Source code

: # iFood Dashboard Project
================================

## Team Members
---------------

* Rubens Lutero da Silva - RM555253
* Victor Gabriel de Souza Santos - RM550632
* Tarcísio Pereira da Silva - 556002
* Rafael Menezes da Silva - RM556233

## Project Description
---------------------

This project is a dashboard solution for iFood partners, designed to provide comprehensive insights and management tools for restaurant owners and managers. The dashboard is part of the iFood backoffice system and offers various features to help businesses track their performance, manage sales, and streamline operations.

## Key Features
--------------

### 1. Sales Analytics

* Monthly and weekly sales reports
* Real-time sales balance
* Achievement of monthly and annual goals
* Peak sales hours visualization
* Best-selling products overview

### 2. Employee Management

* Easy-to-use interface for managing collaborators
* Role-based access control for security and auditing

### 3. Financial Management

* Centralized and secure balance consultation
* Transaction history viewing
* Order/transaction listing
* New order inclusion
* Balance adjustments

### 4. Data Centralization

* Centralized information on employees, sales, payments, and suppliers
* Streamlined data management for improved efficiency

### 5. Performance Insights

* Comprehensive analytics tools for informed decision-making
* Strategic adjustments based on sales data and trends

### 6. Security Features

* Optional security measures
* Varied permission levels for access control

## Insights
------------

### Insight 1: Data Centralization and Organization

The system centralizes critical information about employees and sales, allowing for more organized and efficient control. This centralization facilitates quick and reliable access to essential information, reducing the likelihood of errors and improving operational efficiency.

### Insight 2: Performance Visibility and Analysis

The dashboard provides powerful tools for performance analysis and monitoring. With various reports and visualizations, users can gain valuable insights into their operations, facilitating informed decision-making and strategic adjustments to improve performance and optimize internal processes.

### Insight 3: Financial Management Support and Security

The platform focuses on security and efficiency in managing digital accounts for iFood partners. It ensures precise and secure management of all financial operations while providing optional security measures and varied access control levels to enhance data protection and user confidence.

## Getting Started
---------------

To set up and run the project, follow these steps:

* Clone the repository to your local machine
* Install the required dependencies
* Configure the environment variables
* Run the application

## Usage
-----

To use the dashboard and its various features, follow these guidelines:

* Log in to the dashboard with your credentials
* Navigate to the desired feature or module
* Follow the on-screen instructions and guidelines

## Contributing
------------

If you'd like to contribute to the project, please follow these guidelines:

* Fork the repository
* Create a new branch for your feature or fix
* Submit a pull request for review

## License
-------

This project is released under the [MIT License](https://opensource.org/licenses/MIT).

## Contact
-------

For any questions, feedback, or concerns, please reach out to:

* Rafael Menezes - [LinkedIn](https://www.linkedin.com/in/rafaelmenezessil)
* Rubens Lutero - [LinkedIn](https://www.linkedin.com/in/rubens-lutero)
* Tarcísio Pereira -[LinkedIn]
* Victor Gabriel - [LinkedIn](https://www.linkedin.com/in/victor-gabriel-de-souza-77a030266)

***

> [How to complete this task] The answer should be all the entries, restated with no word changed.

> [Solution to the exercise]
Source code

: # iFood Dashboard Project
================================

## Team Members
---------------

* Rubens Lutero da Silva - RM555253
* Victor Gabriel de Souza Santos - RM550632
* Tarcísio Pereira da Silva - 556002
* Rafael Menezes da Silva - RM556233

## Project Description
---------------------

This project is a dashboard solution for iFood partners, designed to provide comprehensive insights and management tools for restaurant owners and managers. The dashboard is part of the iFood backoffice system and offers various features to help businesses track their performance, manage sales, and streamline operations.

## Key Features
--------------

### 1. Sales Analytics

* Monthly and weekly sales reports
* Real-time sales balance
* Achievement of monthly and annual goals
* Peak sales hours visualization
* Best-selling products overview

### 2. Employee Management

* Easy-to-use interface for managing collaborators
* Role-based access control for security and auditing

### 3. Financial Management

* Centralized and secure balance consultation
* Transaction history viewing
* Order/transaction listing
* New order inclusion
* Balance adjustments

### 4. Data Centralization

* Centralized information on employees, sales, payments, and suppliers
* Streamlined data management for improved efficiency

### 5. Performance Insights

* Comprehensive analytics tools for informed decision-making
* Strategic adjustments based on sales data and trends

### 6. Security Features

* Optional security measures
* Varied permission levels for access control

## Insights
------------

### Insight 1: Data Centralization and Organization

The system centralizes critical information about employees and sales, allowing for more organized and efficient control. This centralization facilitates quick and reliable access to essential information, reducing the likelihood of errors and improving operational efficiency.

### Insight 2: Performance Visibility and Analysis

The dashboard provides powerful tools for performance analysis and monitoring. With various reports and visualizations, users can gain valuable insights into their operations, facilitating informed decision-making and strategic adjustments to improve performance and optimize internal processes.

### Insight 3: Financial Management Support and Security

The platform focuses on security and efficiency in managing digital accounts for iFood partners. It ensures precise and secure management of all financial operations while providing optional security measures and varied access control levels to enhance data protection and user confidence.

## Getting Started
---------------

To set up and run the project, follow these steps:

* Clone the repository to your local machine
* Install the required dependencies
* Configure the environment variables
* Run the application

## Usage
-----

To use the dashboard and its various features, follow these guidelines:

* Log in to the dashboard with your credentials
* Navigate to the desired feature or module
* Follow the on-screen instructions and guidelines

## Contributing
------------

If you'd like to contribute to the project, please follow these guidelines:

* Fork the repository
* Create a new branch for your feature or fix
* Submit a pull request for review

## License
-------

This project is released under the [MIT License](https://opensource.org/licenses/MIT).

## Contact
-------

For any questions, feedback, or concerns, please reach out to:

* Rafael Menezes - [LinkedIn](https://www.linkedin.com/in/rafaelmenezessil)
* Rubens Lutero - [LinkedIn](https://www.linkedin.com/in/rubens-lutero)
* Tarcísio Pereira -[LinkedIn]
* Victor Gabriel - [LinkedIn](https://www.linkedin.com/in/victor-gabriel-de-souza-77a030266)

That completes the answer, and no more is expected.